Relatos como los de Aladino y la lámpara maravillosa te recuerdan que la magia yace en la aventura, el abandono y el autodescubrimiento, no en las certezas, la aprobación externa o en una vida que responde a lo planificado. Te digo más: la Literatura está colmada de historias que abordan esta dualidad. Aun los versos del Arcipreste de Hita en su obra El libro del Buen Amor evocan el desgaste y desconsuelo de seguir principios ajenos a la naturaleza. Ya sea la promiscuidad o el celibato, los amores impulsivos o la abstención de todo amor, lo cierto es que esta obra del siglo XIV se abre hacia la posibilidad de que en ningún extremo se encuentra la verdad. Se cuestionan creencias externas sobre lo que es bello, bueno y deseable. Se discute con el paradigma del Buen Amor. Y como todo buen texto, deja en el lector la última palabra (y eso lo aprecias mucho, lo sé).
El libro Ensayos, de Michel de Montaigne, representa la voz que se alza contra el canon, que abre su propio género. Sus reflexiones sobre la vida política, el tamaño de la nariz o la virilidad no surgieron del abandono en una cueva ni de la tranquilidad para la reflexión que permite, quizás, la vida monástica, sino del benéfico retiro de la vida laboral en un majestuoso castillo. Pero es desde el silencio, de eso que despectivamente a veces llamas ocio, que surge el pensamiento, y con éste, la palabra. Luego, ya sabes, la consecuencia del lenguaje siempre es la realidad. No necesariamente la que deseas en tus momentos de mayor ilusión, nunca la que puedes controlar, pero sí aquella que defines como propia y que reescribes cada vez que vuelves a narrar tu génesis.
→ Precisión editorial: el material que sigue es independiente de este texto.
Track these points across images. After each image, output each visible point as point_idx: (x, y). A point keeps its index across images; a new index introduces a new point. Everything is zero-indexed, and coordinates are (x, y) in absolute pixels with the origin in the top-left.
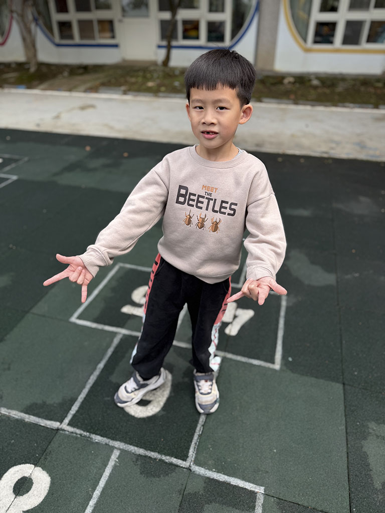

Te lo estampó en la cara María Negroni, en su novela El corazón del daño: habitamos en el laberinto de la lengua materna. Te lo habló desde el alemán del exilio la propia Hannah Arendt: solo queda la lengua materna, y renunciar a ella es también cercenar un espacio vital y primario del ser. Así, habitas para siempre en la vasija de tu madre. De esa oscuridad, de ese vientre es que, cada año, renaces y te llamas por tu nombre. Repliégate primero en tus raíces, en tu voz ancestral, en esa cueva – monasterio – castillo, y elévate con tu fuerza vital. Ahora, sí, escribe tus deseos. Late una idea futura de ti que hará posible una nueva historia.